Composing a Dataflow

To create and compose a new dataflow, perform the following:

  1. Navigate to the Neo extension portal [{host url}/extensions/neo/ui]() and select the organization in which you want to create the dataflow.
  2. Click Create new dataflow and enter a name for the dataflow in the Name field.
  3. (Optional) Create or assign a tag for the dataflow.
  4. Click Done.
    The dataflow is created on the Dataflows page under the My Dataflows tab.
  5. On the Dataflows page, click the dataflow.
    The dataflow version page opens, showing the dataflow as version v1 in Draft status.
  6. Click on version v1 of the dataflow.
    The Neo UI canvas opens with the Trigger and Schema block.
  7. Add blocks to the dataflow as required by clicking a node. To reuse common logic, use the Helper Function block and invoke using the dao.executeBlock() function.
    Note: Blocks do not follow a fixed sequence; arrange them logically based on requirements.
  8. Click Save.
  9. Test the dataflow using an API testing tool.
  10. Click Send for Approval to submit the dataflow for approval.
    The dataflow status changes to Awaiting approval.
Composing a dataflow

Composing a dataflow

Executing script block with reusable logic

You can run a script block with reusable logic ( helper function block ) using the dao.executeBlock() function. This function calls a Script block from the block library and passes input arguments to it. The called block processes the input and returns a response.

Steps to execute a helper function block

  1. Create and publish the helper function block in the block library.

  2. In your main Script or Schema block, import dao from "neo/dao".

  3. Use dao.executeBlock() to run the helper block:

    • Pass the helper block name as the first argument.
    • Pass input arguments as additional parameters.
    • Use the await keyword to wait for the block's response.

    Example:

    const validationResult = await dao.executeBlock("validateMobileNumber", mobile);
    • validateMobileNumber is the name of the helper block.
    • mobile is the input value.
    • validationResult stores the response returned by the helper block.

Example scenario

Requirement
During a dataflow execution, you need to:

  • Validate a mobile number.
  • Calculate the total amount, including tax.

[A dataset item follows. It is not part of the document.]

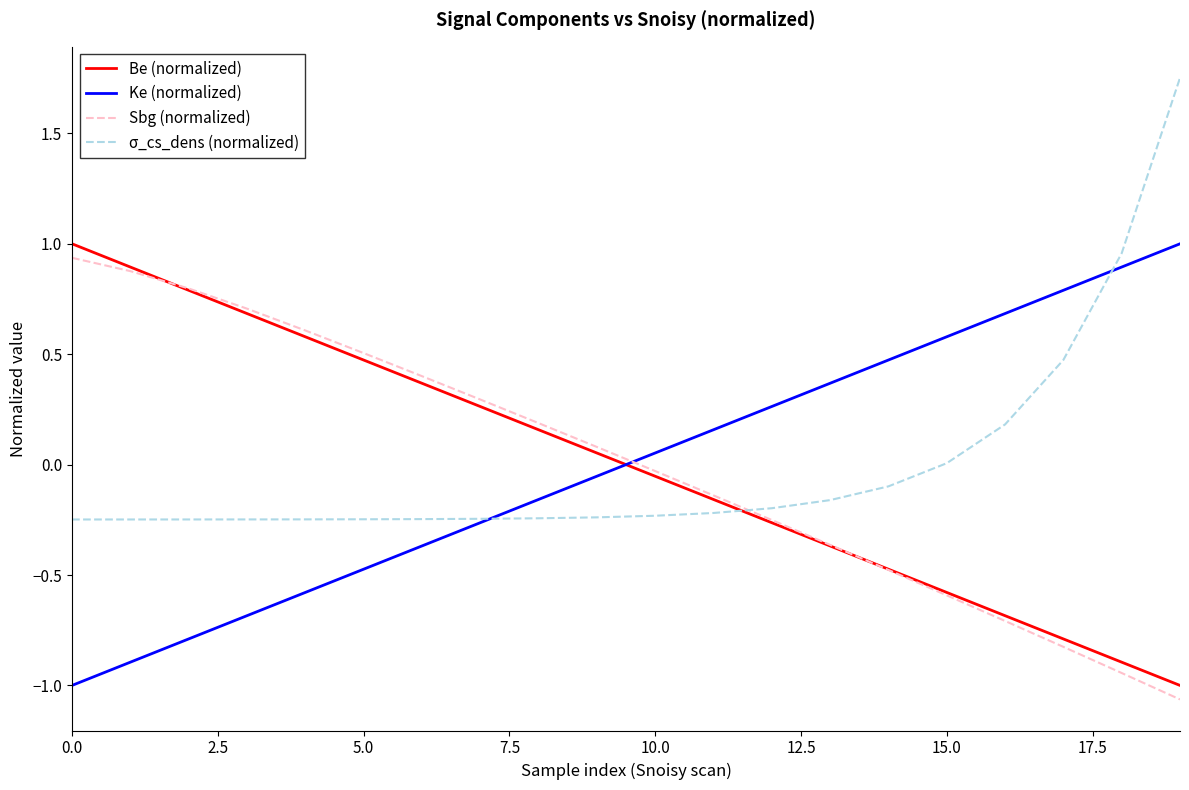

What is the minimum value for Ke (normalized)?

-1.0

Script block using executeBlock

import dao from "neo/dao";
import logger from "neo/logger";

const script = {
  execute: async () => {
    const mobile = "+1234567890";
    const amount = 100;
    const tax = 18;

    // Call the mobile number validation helper block
    const validationResult = await dao.executeBlock("validateMobileNumber", mobile);

    if (!validationResult.isValid) {
      return { error: "Invalid mobile number" };
    }

    // Call the tax calculation helper block
    const totalAmountResult = await dao.executeBlock("calculateTotalAmount", amount, tax);

    return {
      validatedMobile: validationResult.cleanedNumber,
      totalAmount: totalAmountResult.amountWithTax
    };
  }
};

export {
  script as default
};

What this script does

  1. Create and publish helper blocks
    The blocks validateMobileNumber and calculateTotalAmount are saved to the block library.

  2. Importdao
    The main Script block imports dao to access DAO functions like executeBlock().

  3. CallexecuteBlock() with block name and arguments

    • Pass "validateMobileNumber" and mobile to validate the number.
    • Pass "calculateTotalAmount" along with amount and tax to compute the total.
  4. Useawait to get the result
    The await keyword pauses execution until the helper block returns a response. This ensures that you work with the actual result.

Best Practices

  • Include only the required blocks in your dataflow to improve performance.
  • Use clear, descriptive block names that reflect the block’s purpose.
  • Document the expected arguments and their order for each block.
  • Validate all input arguments inside the block using getFunctionArguments().
  • Always use the JavaScript keyword await with executeBlock to ensure proper execution flow.

Limitations

  • Only blocks included in the current dataflow's block library can be executed.
  • Execution is asynchronous and must be awaited.
  • Each block defines its response format; there is no standard structure.
  • Arguments must be accessed by index, not by name.
  • Blocks must be explicitly added to the dataflow to be executable.